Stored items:

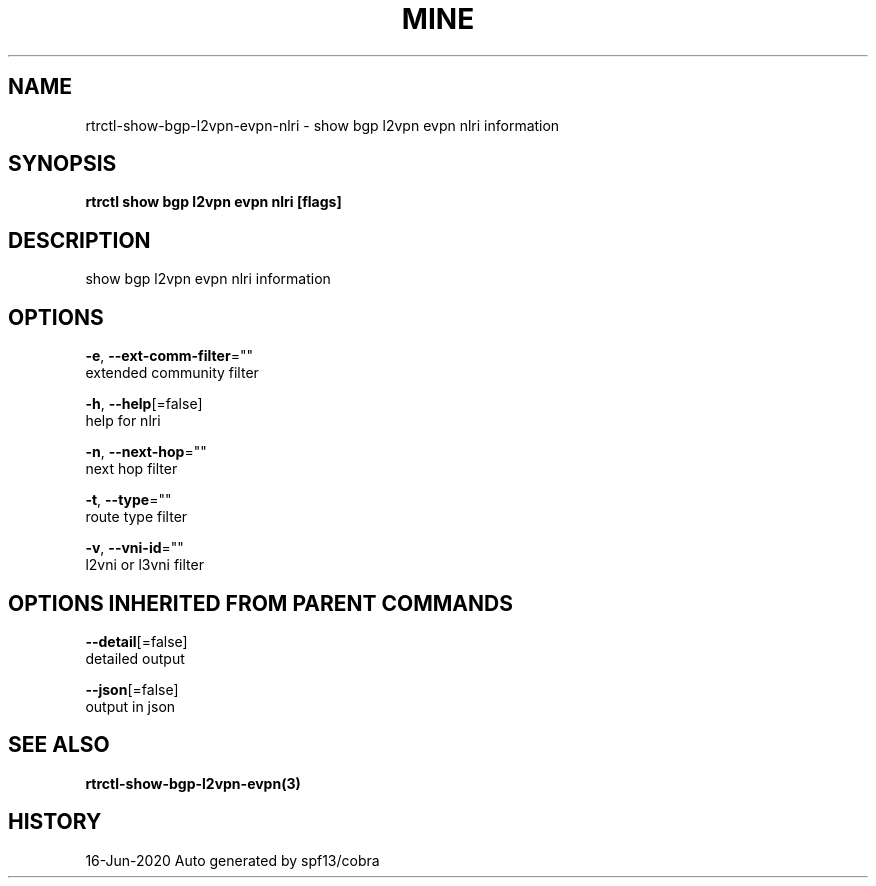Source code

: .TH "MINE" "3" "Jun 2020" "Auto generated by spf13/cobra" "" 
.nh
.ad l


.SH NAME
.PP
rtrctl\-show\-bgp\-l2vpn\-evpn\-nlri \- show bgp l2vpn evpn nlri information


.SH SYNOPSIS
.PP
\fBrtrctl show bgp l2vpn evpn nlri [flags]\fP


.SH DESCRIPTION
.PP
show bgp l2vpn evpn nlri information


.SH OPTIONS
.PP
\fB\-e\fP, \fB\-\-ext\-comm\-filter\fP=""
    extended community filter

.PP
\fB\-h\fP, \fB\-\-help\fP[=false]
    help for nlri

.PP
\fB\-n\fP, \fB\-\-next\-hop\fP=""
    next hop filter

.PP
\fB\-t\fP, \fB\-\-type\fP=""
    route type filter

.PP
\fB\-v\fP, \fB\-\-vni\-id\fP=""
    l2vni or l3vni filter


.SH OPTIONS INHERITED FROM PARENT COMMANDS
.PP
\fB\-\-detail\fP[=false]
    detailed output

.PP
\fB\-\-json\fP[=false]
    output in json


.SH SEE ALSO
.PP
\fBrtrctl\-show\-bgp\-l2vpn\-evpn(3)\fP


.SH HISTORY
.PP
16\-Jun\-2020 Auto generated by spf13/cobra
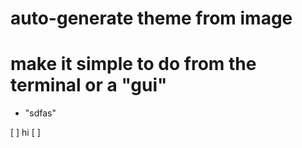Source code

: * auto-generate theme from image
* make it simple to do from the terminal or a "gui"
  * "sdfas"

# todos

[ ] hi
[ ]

* * *

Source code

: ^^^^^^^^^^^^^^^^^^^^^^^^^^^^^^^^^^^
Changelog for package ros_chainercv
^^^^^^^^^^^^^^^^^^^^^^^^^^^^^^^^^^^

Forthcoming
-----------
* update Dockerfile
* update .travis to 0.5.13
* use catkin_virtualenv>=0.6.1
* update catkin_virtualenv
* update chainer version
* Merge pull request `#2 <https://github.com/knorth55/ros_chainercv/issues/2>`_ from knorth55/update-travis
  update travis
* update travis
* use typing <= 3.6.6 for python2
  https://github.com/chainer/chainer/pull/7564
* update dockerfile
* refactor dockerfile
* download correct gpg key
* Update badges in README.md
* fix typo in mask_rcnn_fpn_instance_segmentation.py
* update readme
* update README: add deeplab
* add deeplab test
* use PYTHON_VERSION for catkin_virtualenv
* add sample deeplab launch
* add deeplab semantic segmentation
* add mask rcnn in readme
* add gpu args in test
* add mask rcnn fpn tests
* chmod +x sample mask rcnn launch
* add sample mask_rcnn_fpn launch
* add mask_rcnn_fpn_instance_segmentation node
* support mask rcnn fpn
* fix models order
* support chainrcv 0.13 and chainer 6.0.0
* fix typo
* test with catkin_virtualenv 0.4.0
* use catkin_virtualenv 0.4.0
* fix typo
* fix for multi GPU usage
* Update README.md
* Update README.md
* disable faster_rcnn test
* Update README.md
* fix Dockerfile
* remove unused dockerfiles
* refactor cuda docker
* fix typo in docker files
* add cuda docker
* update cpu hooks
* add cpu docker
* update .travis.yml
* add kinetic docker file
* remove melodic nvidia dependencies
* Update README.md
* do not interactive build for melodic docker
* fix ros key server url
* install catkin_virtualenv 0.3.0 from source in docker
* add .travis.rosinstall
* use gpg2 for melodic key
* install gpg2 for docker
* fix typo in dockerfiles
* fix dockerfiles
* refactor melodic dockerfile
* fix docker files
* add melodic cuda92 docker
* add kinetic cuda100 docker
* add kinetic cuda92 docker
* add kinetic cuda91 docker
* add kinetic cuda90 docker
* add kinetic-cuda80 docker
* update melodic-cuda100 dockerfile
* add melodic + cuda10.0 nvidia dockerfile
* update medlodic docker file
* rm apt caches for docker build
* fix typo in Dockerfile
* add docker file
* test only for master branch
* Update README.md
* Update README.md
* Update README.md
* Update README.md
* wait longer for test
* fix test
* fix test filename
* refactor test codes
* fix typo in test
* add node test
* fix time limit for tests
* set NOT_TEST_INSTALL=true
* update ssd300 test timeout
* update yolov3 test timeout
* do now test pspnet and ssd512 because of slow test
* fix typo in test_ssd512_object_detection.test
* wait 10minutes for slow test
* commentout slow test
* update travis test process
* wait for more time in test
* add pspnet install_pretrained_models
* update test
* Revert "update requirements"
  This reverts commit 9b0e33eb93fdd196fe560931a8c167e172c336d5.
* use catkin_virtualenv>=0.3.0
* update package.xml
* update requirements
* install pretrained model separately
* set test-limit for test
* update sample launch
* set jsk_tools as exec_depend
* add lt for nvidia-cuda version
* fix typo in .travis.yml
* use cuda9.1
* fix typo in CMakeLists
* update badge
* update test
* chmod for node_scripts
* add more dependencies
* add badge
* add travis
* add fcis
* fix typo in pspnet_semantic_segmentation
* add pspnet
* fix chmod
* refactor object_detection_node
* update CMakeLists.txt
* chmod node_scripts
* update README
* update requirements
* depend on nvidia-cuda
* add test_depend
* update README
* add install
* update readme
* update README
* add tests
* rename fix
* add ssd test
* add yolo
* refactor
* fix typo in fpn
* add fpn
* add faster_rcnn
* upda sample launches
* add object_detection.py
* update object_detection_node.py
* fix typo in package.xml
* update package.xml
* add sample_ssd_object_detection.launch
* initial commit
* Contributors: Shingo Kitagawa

---

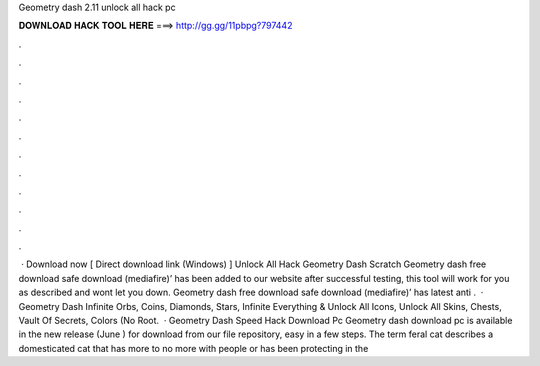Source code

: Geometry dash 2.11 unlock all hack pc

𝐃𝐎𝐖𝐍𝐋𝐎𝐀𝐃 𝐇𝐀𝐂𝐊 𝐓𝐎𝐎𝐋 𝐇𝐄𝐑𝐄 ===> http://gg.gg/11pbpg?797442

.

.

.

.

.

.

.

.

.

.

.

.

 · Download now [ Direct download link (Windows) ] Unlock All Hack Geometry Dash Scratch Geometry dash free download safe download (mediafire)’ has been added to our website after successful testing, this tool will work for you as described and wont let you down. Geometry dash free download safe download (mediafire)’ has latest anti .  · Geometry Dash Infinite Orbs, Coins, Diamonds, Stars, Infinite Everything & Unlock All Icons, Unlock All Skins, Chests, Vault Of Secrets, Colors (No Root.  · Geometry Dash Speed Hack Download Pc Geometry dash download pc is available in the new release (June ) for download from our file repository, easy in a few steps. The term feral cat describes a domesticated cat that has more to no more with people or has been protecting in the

**Job:** A complete answer reproduces every line of the records in which the word "show" occurs.

**Exercise response:**
rtrctl\-show\-bgp\-l2vpn\-evpn\-nlri \- show bgp l2vpn evpn nlri information
\fBrtrctl show bgp l2vpn evpn nlri [flags]\fP
show bgp l2vpn evpn nlri information
\fBrtrctl\-show\-bgp\-l2vpn\-evpn(3)\fP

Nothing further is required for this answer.